# Commitment



## TxGypsy (Nov 23, 2006)

I have finally made the same commitment to losing weight as I made to quitting smoking. I used to smoke 2-3 packs a day...for 20 years. I've not smoked in over 8 years. I quit cold turkey. I knew I was going to have withdrawal and gritted my teeth and endured. I figure weight loss is similar.

I've been sort of dieting for a while and had a bit of results, but I gained back 5 pounds of what I lost the minute I got busy and started eating convenience foods again. It took several days of reasoning and rationalizing with myself, but I have finally made a firm commitment. In fact I have made it a priority rather than something that I do whenever I think about it.

This means I am putting everything 2nd....including the farm. Like most folks I usually plan to start eating 'normally' again once I've lost the weight. Instead, this time, I'm having to accept that I am addicted to carbs and that I may have to permanently eliminate some things from my diet.

Over the last year, as of this morning, I have lost 40 pounds. If you count having to re-lose the 5 that I gained back....I've lost 45. 10 pounds of that has been over the last week. I've had to go buy new clothes as I've dropped a couple of pant sizes. 

I no longer eat pasta, potatoes, rice, sugar or flour of any kind. I try to eat about half of my food as raw fruit, veggies or nuts. The rest of the time I am eating fish, lean chicken, homemade veggie soup, vegan meal replacement shakes or green smoothies.

Though I work hard on the farm I find that it doesn't really help with weight loss....which is really weird. I joined a gym and my goal is to swim or work out an hour at least 4 days a week. 

I think I'm going to make it this time. Just like when I quit smoking, I just had to get fed up enough and motivated enough for my strong stubborness to come into play.


----------



## elkhound (May 30, 2006)

you can do it.....i am working on shedding more pounds myself.


----------



## plowjockey (Aug 18, 2008)

Rock on!

Commitment is what is needed, more than any other factor.

Good luck and keep going.


----------



## Travis in Louisiana (May 14, 2002)

TxMex, You got it going on and you are right, working around the house, farm, and it seems you never loose weight. My brother was told by his doctor that his body CRAVED carbs. He was going to have to change the way he ate, if he wanted to loose weight. I guess I am the same way. I am going to have to COMMIT more to the weightloss cause. I am 205 with a 39 inch waist. I want to go to about 160 pounds. It did not help that I bought a LARGE strawberry shake on the way to work tonight!! I do love vegetables, so it is just cutting out the sugar stuff. I am glad you cut the smoking. Most people gain weight when they quit smoking, but smoking is JUST bad!! Looks like you are doing the right stuff. I will let you be my inspiration!!!!


----------



## TxGypsy (Nov 23, 2006)

The scale is not moving :sob: 

However, my clothes are fitting looser. I am working out really hard and I'm sure I'm gaining muscle. I'm really hoping that is the reason the scale has stopped moving. I'm not cheating on my diet and I'm working out a bit more than I'd hoped.


----------



## TxGypsy (Nov 23, 2006)

The scale had actually moved up a few pounds the end of last week, but now it is moving down again. I assume it is from building muscle. I hope it's about to do another one of those free falls and I can quickly drop another 10 pounds! That would do a lot for my morale.


----------



## TxGypsy (Nov 23, 2006)

I think I have found a new diet component.....happiness. 

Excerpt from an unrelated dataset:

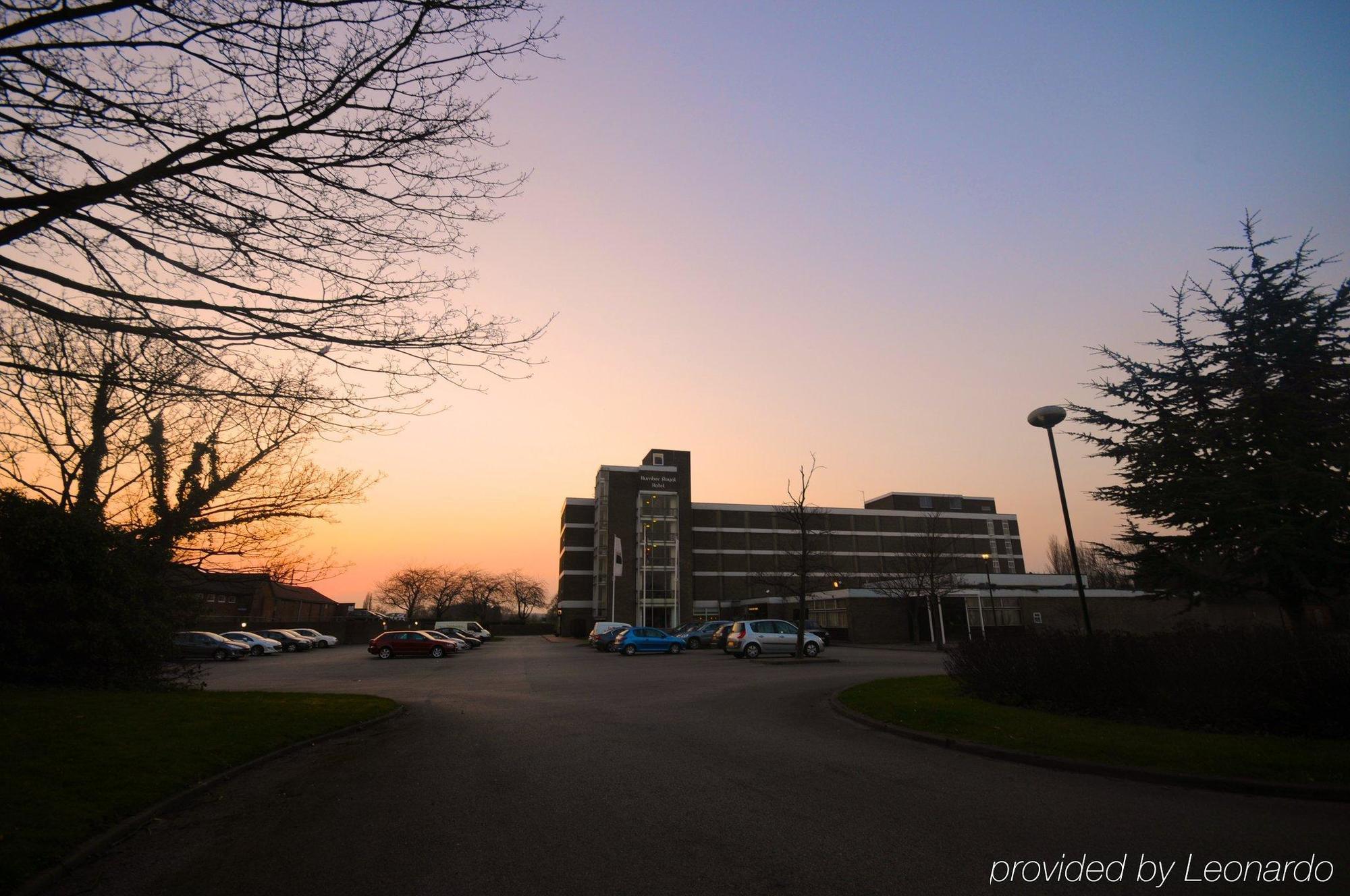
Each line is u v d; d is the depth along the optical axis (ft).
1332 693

I spent the weekend with folks that I enjoy and care about. I went off my diet but not to the level of eating donuts and loaves of bread. I did have 1 piece of pizza and a couple of cookies. I lost weight!

Stress and depression is what put most of the weight on me in the first place. It sort of makes sense that happiness would help me lose it. I have noticed this trend over the last month or so as well. When I am around other folks and happy, even if I don't stick strictly to my diet I tend to lose weight. When I am here at the farm by myself all the time it is a battle to lose weight. 

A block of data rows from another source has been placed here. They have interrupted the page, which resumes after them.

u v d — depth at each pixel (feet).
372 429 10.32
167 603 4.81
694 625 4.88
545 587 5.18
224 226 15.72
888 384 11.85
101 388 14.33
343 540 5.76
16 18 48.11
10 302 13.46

Just thought this might strike a chord with someone else as well.


----------



## elkhound (May 30, 2006)

atta woman !


----------



## Terri (May 10, 2002)

TxMex said:


> The scale is not moving :sob:
> 
> However, my clothes are fitting looser. I am working out really hard and I'm sure I'm gaining muscle. I'm really hoping that is the reason the scale has stopped moving. I'm not cheating on my diet and I'm working out a bit more than I'd hoped.


I have always heard that muscle is heavier than fat, and takes up less room!


----------



## TxGypsy (Nov 23, 2006)

Two weeks ago I switched over to the Atkins diet which I have had really good results with in the past. Normally I start losing weight on the 3rd or 4th day. Not this time. I have been on an absolutely grueling plateau for 2 weeks! I upped my workout time and intensity, dropped all dairy(my body doesn't like dairy but I love cream in my coffee) and cut way back on the artificial sweeteners. I am soooo looking forward to when I can add fruit back into my diet!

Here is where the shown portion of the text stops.